Britain's top shares rallied on Wednesday as hopes for further economic stimulus and support for debt-stricken Greece boosted appetite for riskier banking and commodity stocks.

Banks and miners , which have shed around a third of their value in 2011, gained as the International Monetary Fund's European Department Director Antonio Borges said the IMF would definitely participate in a second bailout package for Greece if the Washington-based lender was happy about the country's determination to solve its debt problems.

That followed Tuesday's announcement that European finance ministers had agreed to safeguard their lenders, which came shortly after Franco-Belgian municipal lender Dexia SA was bailed out.

U.S. Federal Reserve Chairman Ben Bernanke's assurance on Tuesday that the Fed would step in to boost a flagging recovery added fuel to hopes that policymakers on both sides of the Atlantic were finally getting to grips with the severity of the problems facing the global economy.

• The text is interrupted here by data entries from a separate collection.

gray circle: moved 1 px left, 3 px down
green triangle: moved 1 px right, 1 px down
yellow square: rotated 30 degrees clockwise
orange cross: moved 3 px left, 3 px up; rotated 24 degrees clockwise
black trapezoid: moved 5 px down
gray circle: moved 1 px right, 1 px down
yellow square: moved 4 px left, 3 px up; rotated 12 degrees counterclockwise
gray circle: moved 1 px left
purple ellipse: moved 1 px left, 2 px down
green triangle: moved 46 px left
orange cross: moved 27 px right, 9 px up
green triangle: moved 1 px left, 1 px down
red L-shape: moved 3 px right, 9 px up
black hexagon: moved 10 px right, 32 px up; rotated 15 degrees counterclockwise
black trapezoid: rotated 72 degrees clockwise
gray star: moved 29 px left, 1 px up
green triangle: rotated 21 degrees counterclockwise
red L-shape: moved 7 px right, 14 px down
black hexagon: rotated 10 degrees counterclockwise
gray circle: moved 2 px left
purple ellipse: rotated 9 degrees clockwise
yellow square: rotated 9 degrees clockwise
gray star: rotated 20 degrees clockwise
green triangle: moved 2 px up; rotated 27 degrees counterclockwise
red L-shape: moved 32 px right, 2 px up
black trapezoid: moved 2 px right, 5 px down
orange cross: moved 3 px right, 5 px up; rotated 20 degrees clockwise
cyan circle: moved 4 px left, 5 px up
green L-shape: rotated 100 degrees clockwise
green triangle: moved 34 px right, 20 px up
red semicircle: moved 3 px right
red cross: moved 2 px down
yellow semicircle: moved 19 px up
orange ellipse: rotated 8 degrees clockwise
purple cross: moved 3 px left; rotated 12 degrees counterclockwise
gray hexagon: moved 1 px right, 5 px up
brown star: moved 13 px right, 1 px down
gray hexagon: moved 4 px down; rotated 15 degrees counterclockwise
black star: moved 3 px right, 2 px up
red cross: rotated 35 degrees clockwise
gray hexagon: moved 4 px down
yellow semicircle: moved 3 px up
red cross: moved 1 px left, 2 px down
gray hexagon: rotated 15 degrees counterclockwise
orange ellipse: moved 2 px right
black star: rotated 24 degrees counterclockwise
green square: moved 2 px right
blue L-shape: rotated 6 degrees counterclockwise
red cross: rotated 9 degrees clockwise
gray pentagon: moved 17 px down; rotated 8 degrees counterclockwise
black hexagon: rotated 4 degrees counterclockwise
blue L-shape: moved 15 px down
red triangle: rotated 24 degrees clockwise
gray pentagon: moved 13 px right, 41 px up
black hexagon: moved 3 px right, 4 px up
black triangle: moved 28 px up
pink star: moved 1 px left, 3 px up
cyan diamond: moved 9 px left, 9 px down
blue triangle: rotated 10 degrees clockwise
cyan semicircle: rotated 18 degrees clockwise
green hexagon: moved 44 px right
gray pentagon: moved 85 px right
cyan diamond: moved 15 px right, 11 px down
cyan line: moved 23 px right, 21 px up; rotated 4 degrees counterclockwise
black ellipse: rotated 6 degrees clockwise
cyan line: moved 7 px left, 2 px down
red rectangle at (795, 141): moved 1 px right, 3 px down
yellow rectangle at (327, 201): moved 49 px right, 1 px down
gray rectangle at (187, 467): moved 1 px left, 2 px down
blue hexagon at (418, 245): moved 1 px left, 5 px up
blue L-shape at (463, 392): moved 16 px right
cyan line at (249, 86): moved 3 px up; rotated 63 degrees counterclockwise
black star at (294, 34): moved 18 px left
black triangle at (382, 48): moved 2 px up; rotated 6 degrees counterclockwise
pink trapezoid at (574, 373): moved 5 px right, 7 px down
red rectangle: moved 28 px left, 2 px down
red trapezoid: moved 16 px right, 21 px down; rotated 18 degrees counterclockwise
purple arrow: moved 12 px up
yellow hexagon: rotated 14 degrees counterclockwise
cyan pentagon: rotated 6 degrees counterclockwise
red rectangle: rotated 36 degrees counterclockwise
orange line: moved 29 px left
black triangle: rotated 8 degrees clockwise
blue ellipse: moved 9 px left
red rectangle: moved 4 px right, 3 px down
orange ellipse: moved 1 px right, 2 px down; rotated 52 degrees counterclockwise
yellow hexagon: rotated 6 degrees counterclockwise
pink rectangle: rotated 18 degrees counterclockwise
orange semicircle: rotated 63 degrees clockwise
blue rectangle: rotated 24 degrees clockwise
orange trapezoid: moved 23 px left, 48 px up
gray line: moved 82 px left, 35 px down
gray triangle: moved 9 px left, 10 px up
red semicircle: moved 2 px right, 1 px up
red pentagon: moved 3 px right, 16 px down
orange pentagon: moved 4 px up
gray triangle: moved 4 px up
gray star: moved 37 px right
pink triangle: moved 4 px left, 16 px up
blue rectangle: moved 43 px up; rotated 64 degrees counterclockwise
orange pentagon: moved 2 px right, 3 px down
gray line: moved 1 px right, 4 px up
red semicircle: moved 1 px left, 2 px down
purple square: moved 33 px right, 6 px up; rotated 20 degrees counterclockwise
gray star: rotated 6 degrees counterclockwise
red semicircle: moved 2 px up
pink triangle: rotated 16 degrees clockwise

Focus will now switch to a meeting of the European Central Bank governing body on Thursday, where Goldman Sachs said it expects further action.

Further liquidity measures would show that the ECB has temporarily abandoned its policy of reducing bank dependence on its funding, the broker said.

Practically, banks do not have other options, and we expect usage to increase sharply. We view this as necessary.

London's blue-chip index had risen 113.26 points, or 2.3 percent, to 5,057.70 by 1112 GMT, having shed more than 3 percent over the previous two trading days.

The UK's benchmark index received further support as U.S. futures reversed to indicate a stronger opening on Wall Street, with traders citing talk of corporate M&A activity and the hope for decent U.S. job numbers from the ADP National Employment survey, due at 1215 GMT.


Retailers missed out on the rally as downbeat updates from several among them gave a stark reminder of the challenges.

Top British retailer Tesco Plc posted one of its biggest-ever falls in underlying sales, while rival J Sainsbury Plc reported only modest growth.

Mothercare plunged more than 35 percent after warning its full-year results would be hit by deteriorating UK sales as British consumers reined in spending.

The UK sales have been weak for some time, being rescued by overseas expansion. UK expectations have been written down and written down, so to be 'well below' expectations is serious, a London-based trader said.

In the current environment, statements like that, especially in the consumer-facing sector, are taken very badly.

Mid-cap British youth fashion retailer SuperGroup slumped 23 percent after it said full-year profit would be hit by problems with a new warehouse management system.

And Europe's largest regional airline Flybe tumbled 40 percent after saying there was a significant slowdown in sales across its UK domestic network in September.

UBS said it expected the Bank of England to relaunch its quantitative easing programme in the coming weeks, focused on gilt purchases, but remained concerned that it showed a lack of understanding of the challenges facing consumers.

Monetary policy is loose in terms of policy rates but very tight for real-world borrowers -- because of regulatory actions.

There were mixed messages on the economic data front as UK services PMI data surprised on the upside but official data showed the British economy grew less than expected in the second quarter.

This latest UK GDP announcement is far from encouraging ... There's no denying that we're still a long way from true economic recovery, said David Garbacz, senior sales trader at Star Financials.